The final two chapters, Chapters 16 and 17, present the main lessons learned and recommendations, and suggested future work, respectively.

8.2.1.  Data Transformation into S-122

Data was received in a variety of forms, mainly shapefile and OGC WFS. The format was first reduced to PostGIS database tables using OGR tools. A standardized interface to the database was then used to construct bespoke data processing pipelines to create the S-122 data. As IIC have an open database implementing S-100, this was a fairly rapid process and the GeoJSON outputs conforming to the S-122 feature catalogue were simple to produce. Pygeoapi was customized in a standard way to show bounding boxes, contact details, and other dataset metadata.

The transformation of data from the bespoke form to the S-122 standardized form was generally done using bespoke pipelines, as described. The server was a framework-level component requiring no customization specifically for S-122 data. The pipelines were run locally with data deployed to the S-122 server. The server had a customized HTML skin and was implemented with both flat GeoJSON content as well as content using Eleasticsearch as a service provider – providing more comprehensive filtering and search capabilities.

8.2.2.  Usage of OGC APIs

OGC APIs were not used to effect transformations to the data as the pipelines required bespoke processing for all the supplied data. Parts 1 and 3 of OGC API Features were used for distribution of the S-122 data only.

The servers implemented were API endpoints capable of distributing data in a variety of forms and with a selection of content drawn from both the existing IHO S-122 data model and an enhanced model drafted during the project. The Baltic Server collected endpoints using the basic model of S-122, as published by the IHO, and using data received at project outset collected from sponsors and questionnaire respondents by OGC.

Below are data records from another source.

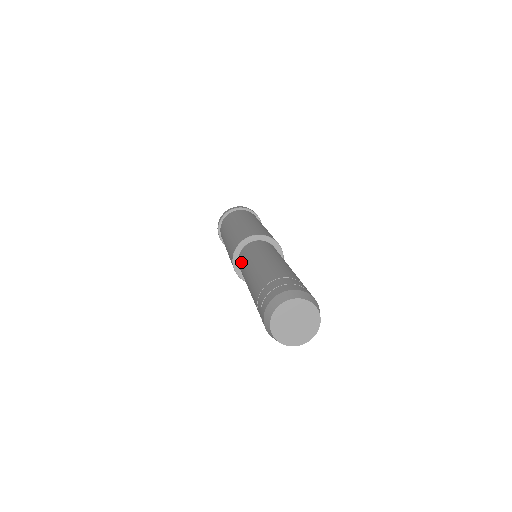
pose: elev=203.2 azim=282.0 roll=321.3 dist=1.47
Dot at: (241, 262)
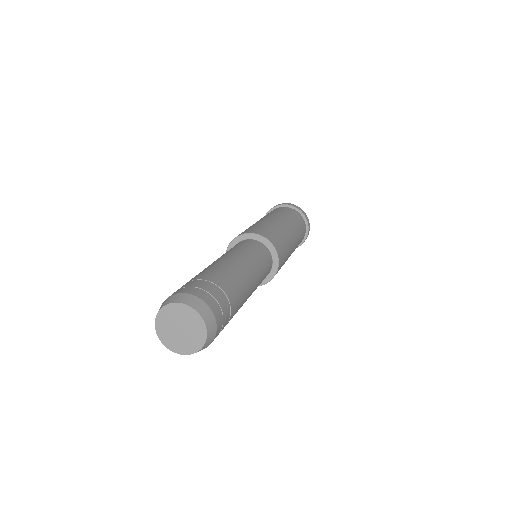
Dot at: occluded
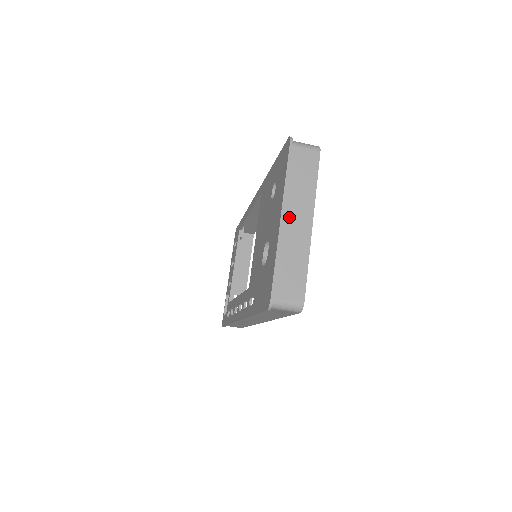
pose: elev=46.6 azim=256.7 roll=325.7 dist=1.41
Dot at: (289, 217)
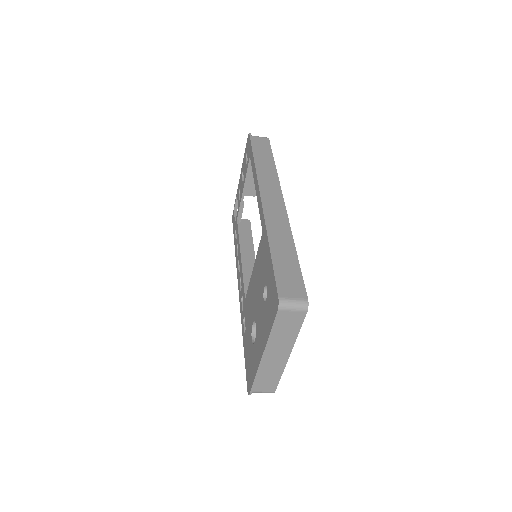
Dot at: (270, 354)
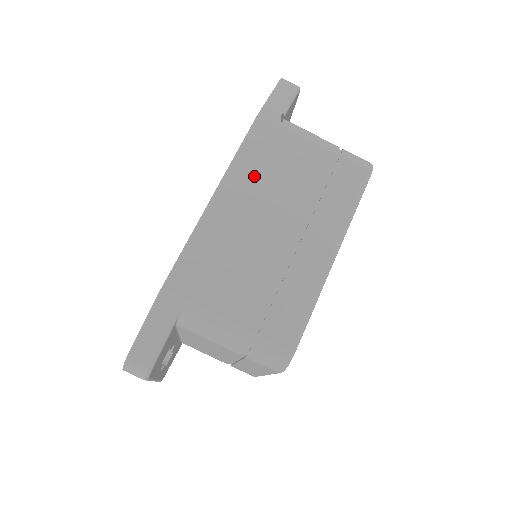
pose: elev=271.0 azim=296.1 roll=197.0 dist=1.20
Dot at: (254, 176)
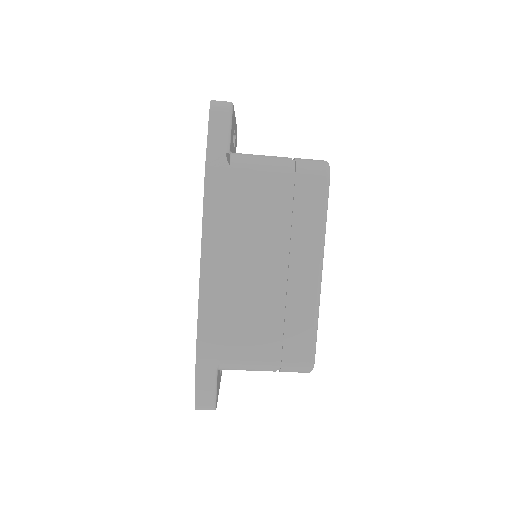
Dot at: (227, 232)
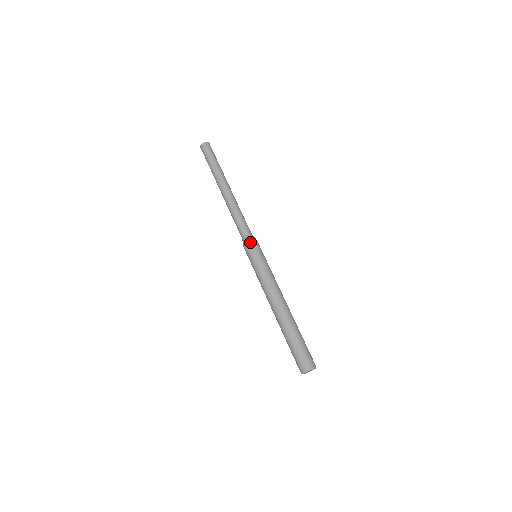
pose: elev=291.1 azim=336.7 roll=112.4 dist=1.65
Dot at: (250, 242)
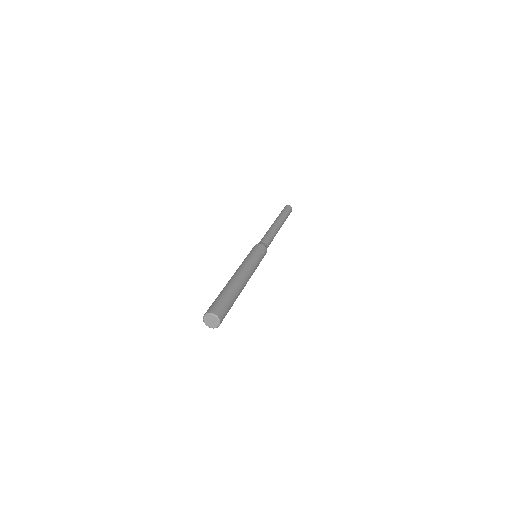
Dot at: occluded
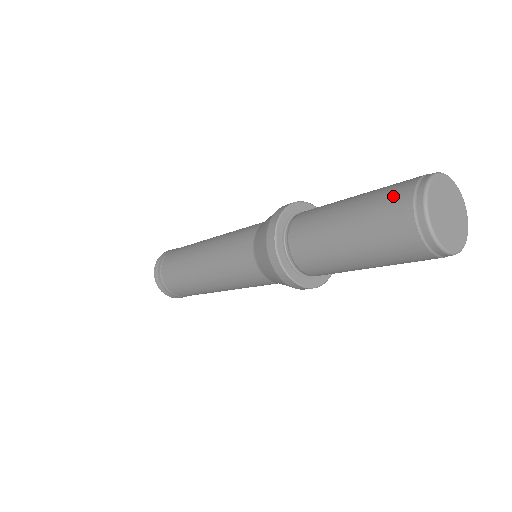
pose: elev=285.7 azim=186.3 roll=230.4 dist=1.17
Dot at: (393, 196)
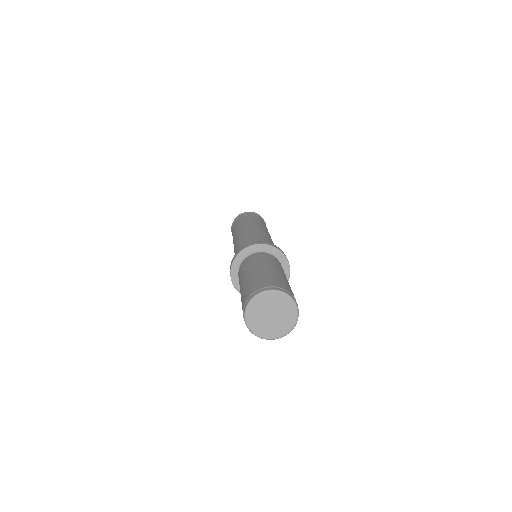
Dot at: (256, 284)
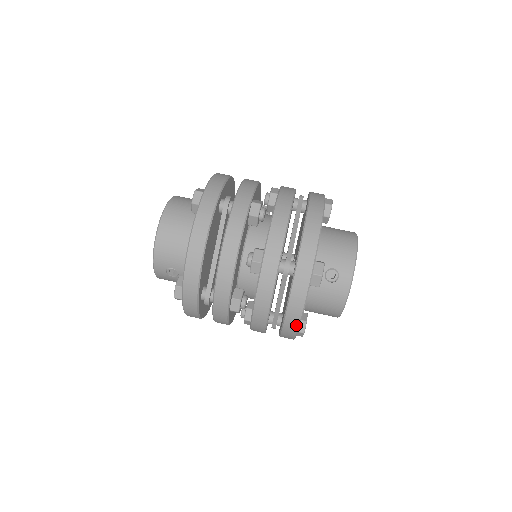
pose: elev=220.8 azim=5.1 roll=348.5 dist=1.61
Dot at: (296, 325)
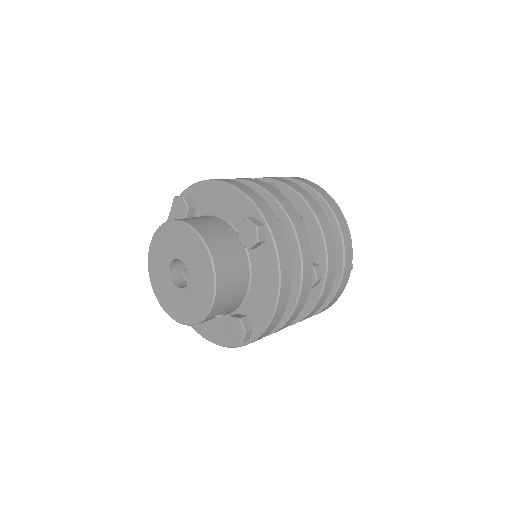
Dot at: occluded
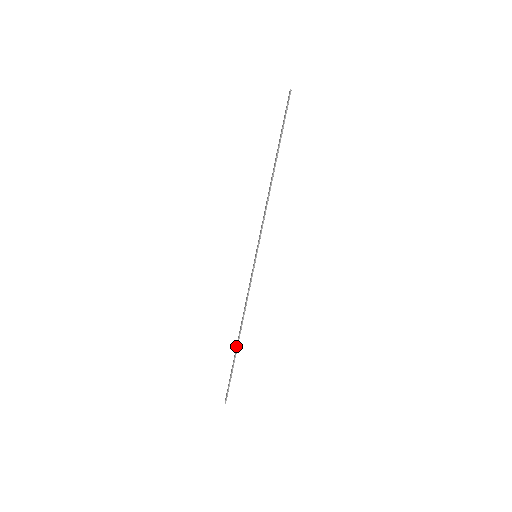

The capabilities of the server extended to a full, conformant implementation of OGC API Features Part 1 and 3 together with some facilities for filtering and querying. Filtering was performed via individual simple attributes on the data and querying was bounding box only as per the current pygeoapi implementation.

Distribution of data was accomplished via an S-122 GeoJSON encoding developed prior to the project and enhanced during its execution. Although at an early stage, this encoding bridged many gaps between IHO S-100’s default encodings (ISO8211, GML and HDF5) and those more commonly used in popular OGC implementations (OGC API commonly implements GeoJSON and HTML). An example of such an encoding is shown below in Clause 8.2.3.

8.2.3.  Restricted Bandwidth Collections

One of the client implementations was to examine the possibility of data provision in areas with reduced bandwidth. Examination of the data has shown that the vast majority of the size of the datasets is for the representation of detailed coordinates since MPA data is often cut to coastlines, requiring large numbers of vertices to accurately represent the shoreline boundary. Conversely, the seaward boundaries are more normally delimited or tied to regulated positions and simple polygons only. Therefore, a separate API endpoint implemented a bounding box alternative to the full data. The code below shows one of these bounding box endpoints. The identifiers of the bounding box features are identical to those in the full data, allowing the client to establish potential intersections with areas of interest and then only request full data with authoritative positions once the initial list has been pre-filtered.

{
    "type": "Feature",
    "id": "DEU:83:11837:27",
    "properties": {
        "foid": "DEU:83:11837:27",
        "featureName": {
            "name": "Niederschsisches Wattenmeer"
        },
        "categoryOfMarineProtectedArea": "IUCN Category II",
        "status": "permanent"
    },
    "geometry": {
        "type": "Polygon",
        "coordinates": [
            [ [ 6.580833209, 53.368864047 ],[6.580833209, 53.872514458],[8.558466819,53.872514458],[8.558466819, 53.368864047],[6.580833209,53.368864047 ]]]
    }
}

8.3.1.  API distribution of S-122 data

Many technical issues with the API distribution of S-122 data are related to the high vertex density of some of the polygons in the datasets. These are mainly in two areas.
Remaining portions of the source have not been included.